_EXCERTO SELECIONADO:_
/---

Li de passagem e não “arquivei” a negrito. Mas voltei a trás. E pareceu-me que teria de refazer o registo da memória. As palavras eram de Einstein: “É mais fácil desintegrar um átomo do que desfazer um preconceito”. Tratava-se, no contexto da leitura, dos efeitos maléficos dos “rótulos” que pomos às pessoas, mesmo que fruto de diagnósticos profissionais.
A minha reflexão foi para outros horizontes, onde a verdade continua a ser contundente: nas escolas, nas associações, nas famílias, nos grupos…, criam-se carapaças de preconceitos, que nenhum “reactor educativo” consegue desintegrar. O pseudo rigor científico, que vai da biologia à matemática, que vai da história à psicologia…, formatam preconceitos mentais e afectivos, que empestam a sociedade dos nossos dias e deterioram o santuário mais íntimo das convicções e relações interpessoais.
A tendência, nestes últimos tempos, é para explorar ocorrências comuns, “acidentes” ocasionais, descobertas curiosas…, transformando tudo isso, pelo potencial mediático ou pela “auto-ridade” dos “peritos”, em preconceito anti-religioso, mais explicitamente anti-católico. E resulta! O efeito de precon-ceito enquista, fossiliza rapidamente, tornando inúteis todos os esforços libertadores.

\---

_LISTA DE ATIVIDADES:_
1. No excerto sobre preconceitos, a quem são atribuídas as palavras citadas?
2. Segundo o excerto sobre preconceitos, por que motivo se tornam inúteis todos os esforços libertadores?
3. Escreva a continuação do excerto sobre preconceitos a partir da última frase apresentada.

_DADOS REGISTADOS:_
/---

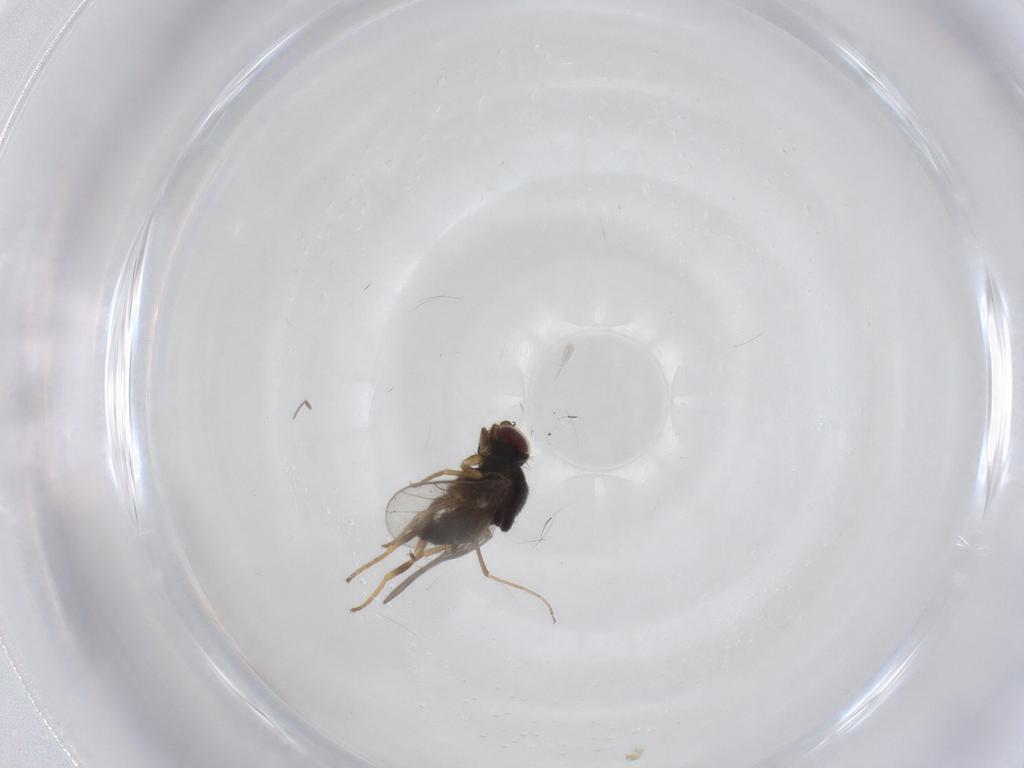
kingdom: Animalia
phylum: Arthropoda
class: Insecta
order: Diptera
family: Chloropidae
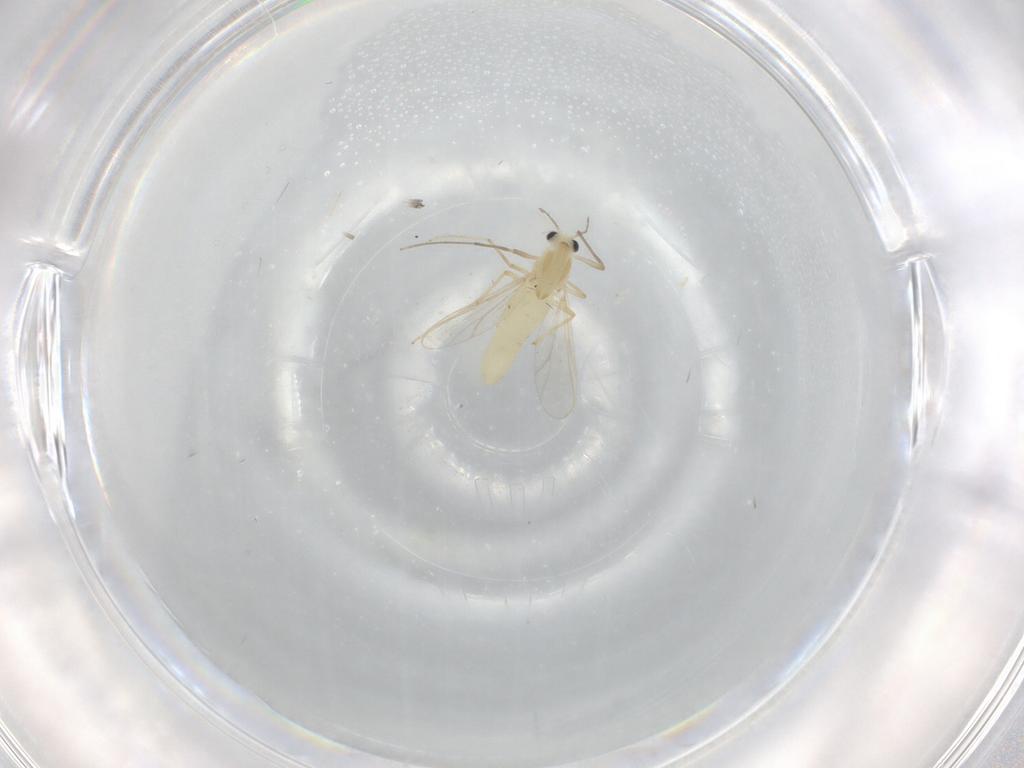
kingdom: Animalia
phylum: Arthropoda
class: Insecta
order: Diptera
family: Chironomidae
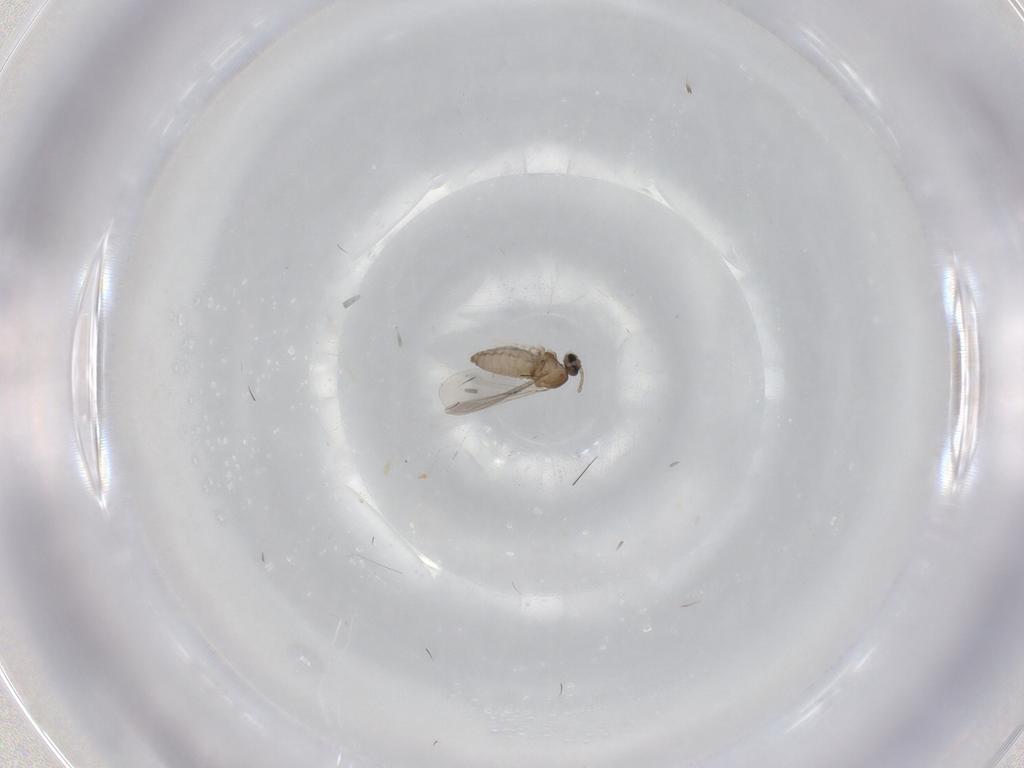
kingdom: Animalia
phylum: Arthropoda
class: Insecta
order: Diptera
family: Cecidomyiidae
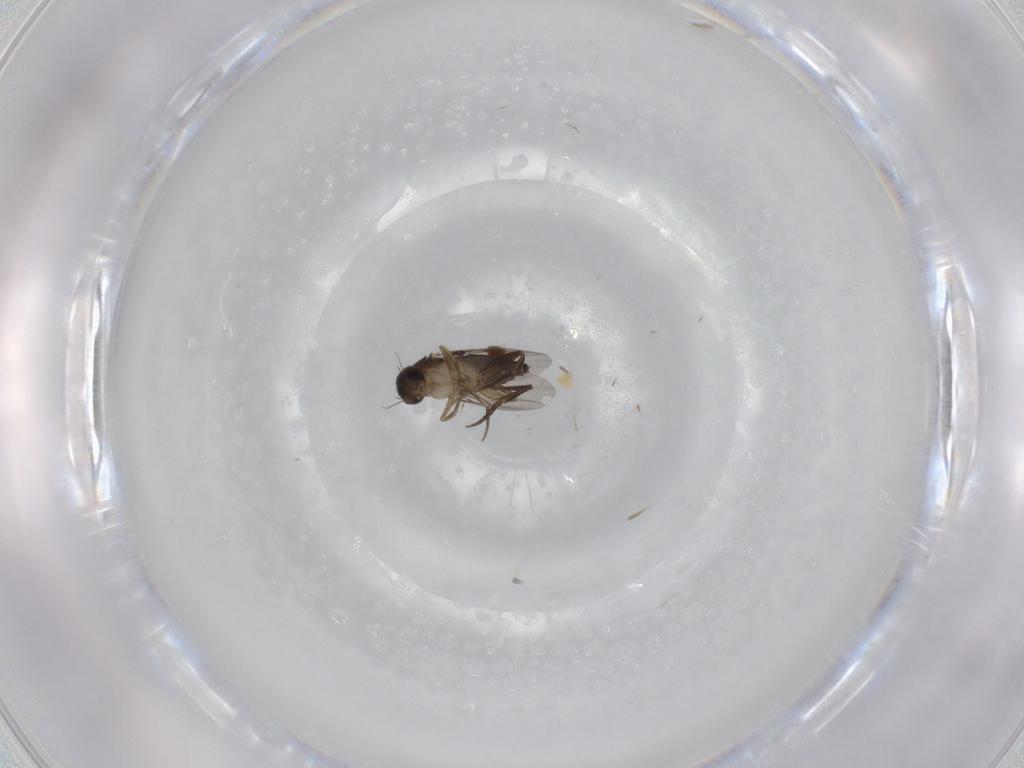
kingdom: Animalia
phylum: Arthropoda
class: Insecta
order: Diptera
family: Phoridae
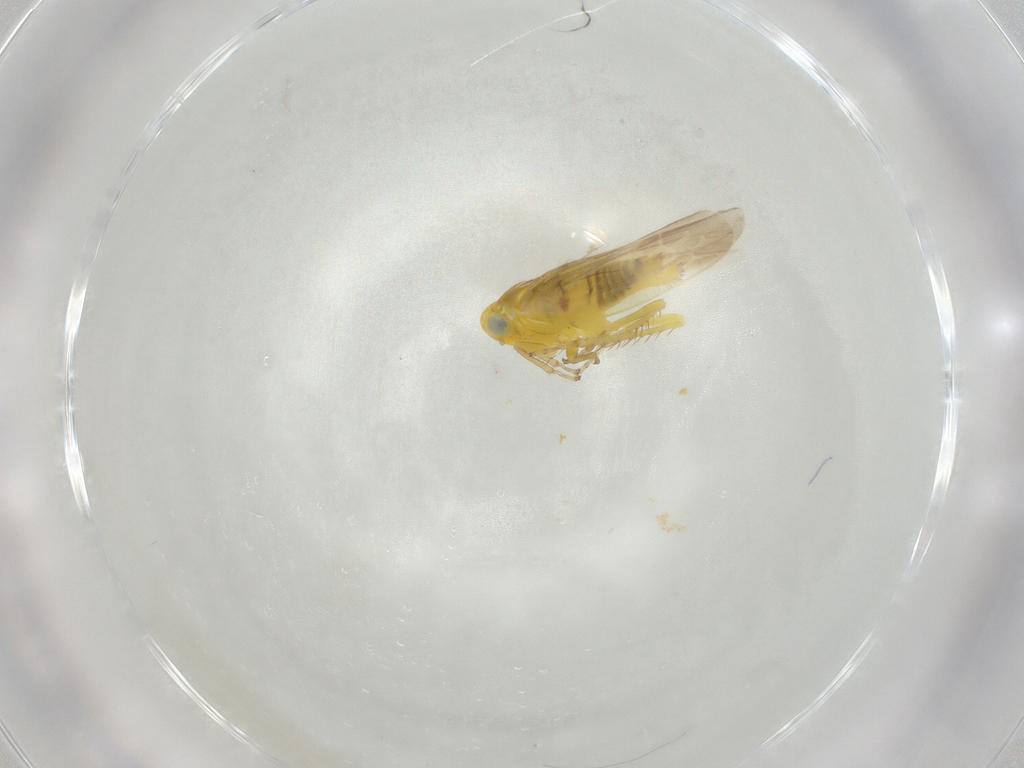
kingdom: Animalia
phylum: Arthropoda
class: Insecta
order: Hemiptera
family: Cicadellidae
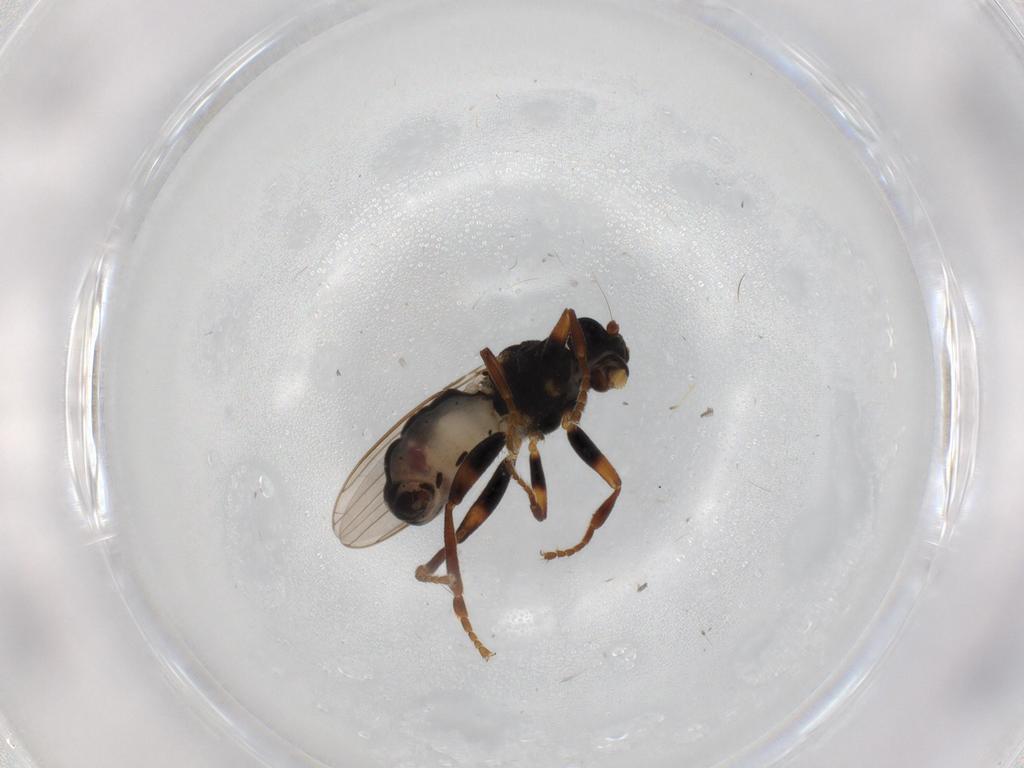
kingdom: Animalia
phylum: Arthropoda
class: Insecta
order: Diptera
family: Sphaeroceridae
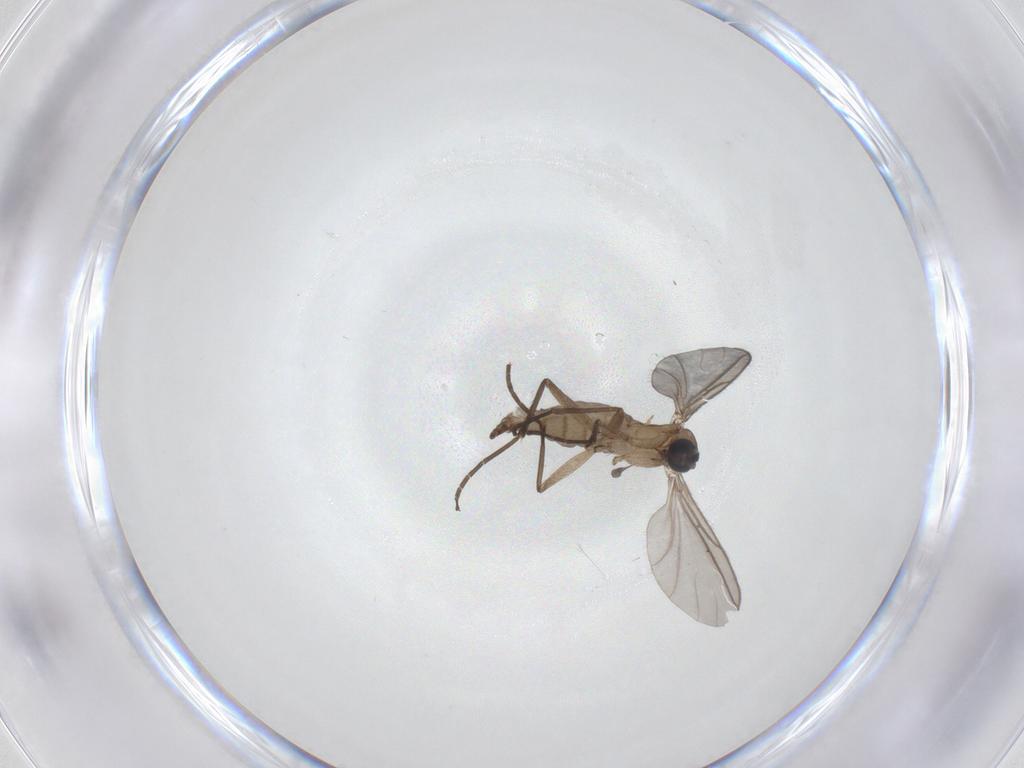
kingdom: Animalia
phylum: Arthropoda
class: Insecta
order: Diptera
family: Sciaridae
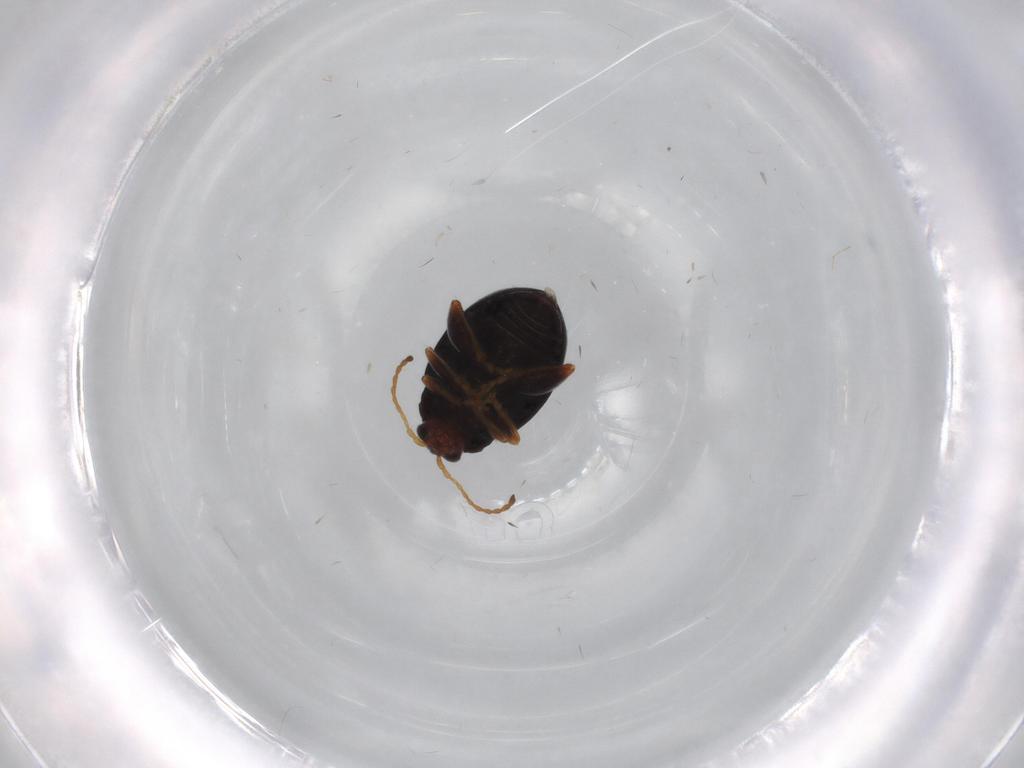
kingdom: Animalia
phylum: Arthropoda
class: Insecta
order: Coleoptera
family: Chrysomelidae
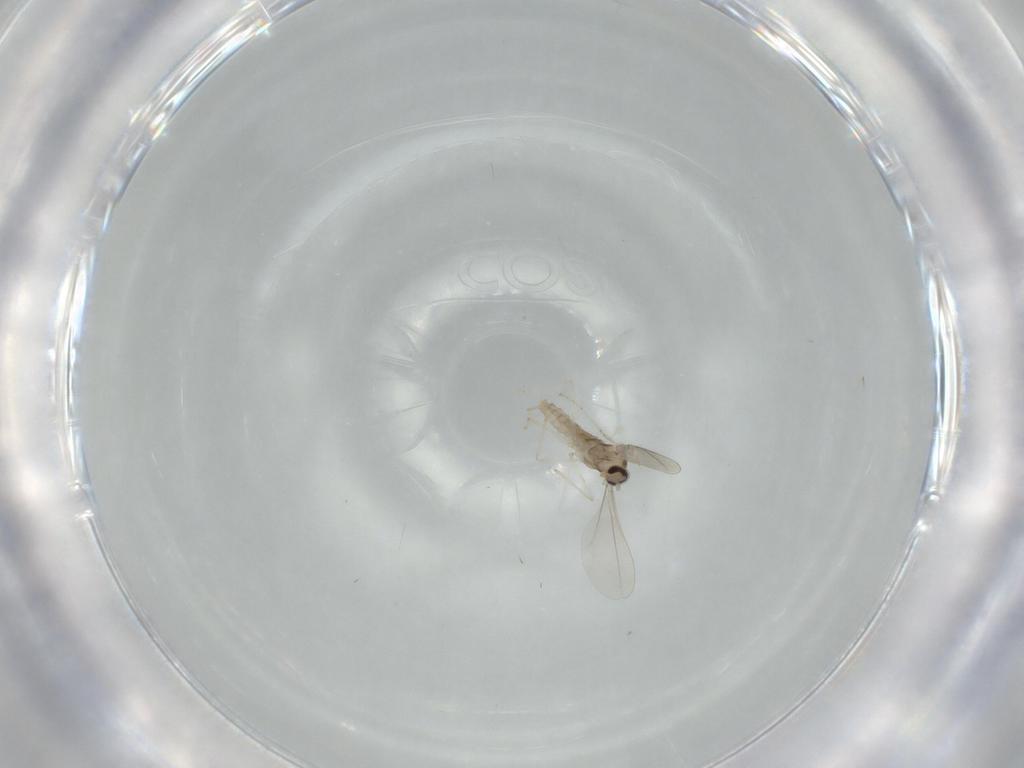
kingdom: Animalia
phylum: Arthropoda
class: Insecta
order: Diptera
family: Cecidomyiidae
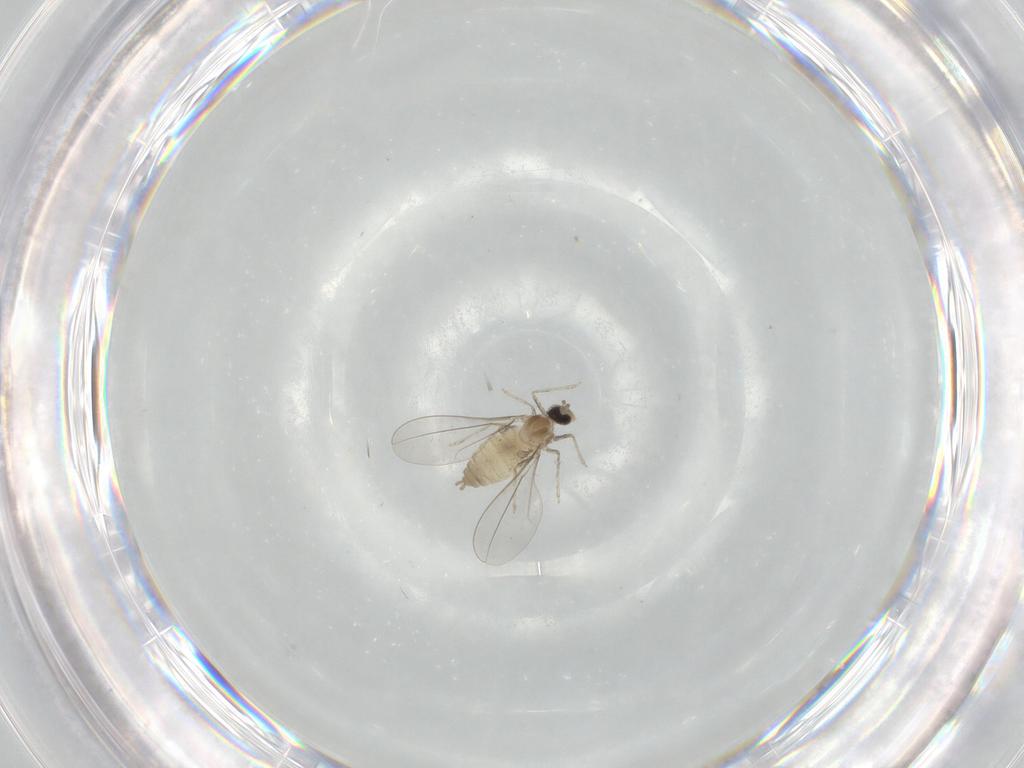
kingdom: Animalia
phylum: Arthropoda
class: Insecta
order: Diptera
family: Cecidomyiidae
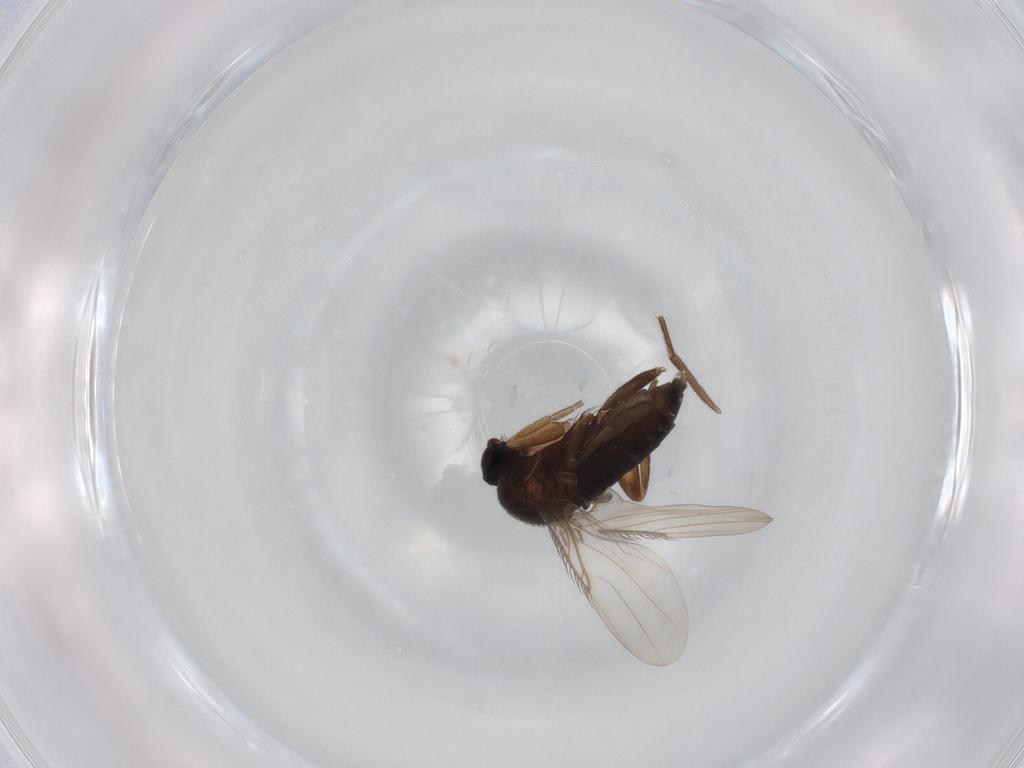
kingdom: Animalia
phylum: Arthropoda
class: Insecta
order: Diptera
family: Phoridae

\---

_RESPOSTAS DOS EXERCÍCIOS:_
1. A Einstein.

2. Tornam-se inúteis porque o efeito de preconceito enquista e fossiliza rapidamente.

3.
Desde o Código Da Vinci ao Evangelho de Judas, passando por pseudo evolucionismos, concepções de sexualidade, “nebulosas” de liberdade…, há uma teia de “ideias” que nidificam com a maior facilidade no coração e no espírito dos mais novos, como legítimas sucessoras do estafado jacobinismo. Aquilo que eram ideologias conhecidas e reconhecíveis desdobra-se agora numa panóplia de ofertas “baratas” e sedutoras, que avançam, de forma galopante, como receitas seguras, ideias irredutíveis, sinónimos de progresso e “iluminação”…
Precisamos de águas cristalinas, nos mundos da educação, de espíritos lúcidos e translúcidos, de corações passíveis de mudança, de “mestres” que dêem balizas, mas deixem caminhos abertos, dúvidas e sede de busca. É contra a própria ciência, a mais exacta que seja, dar conteúdos fechados. O culto do preconceito é o dragão voraz da autofagia!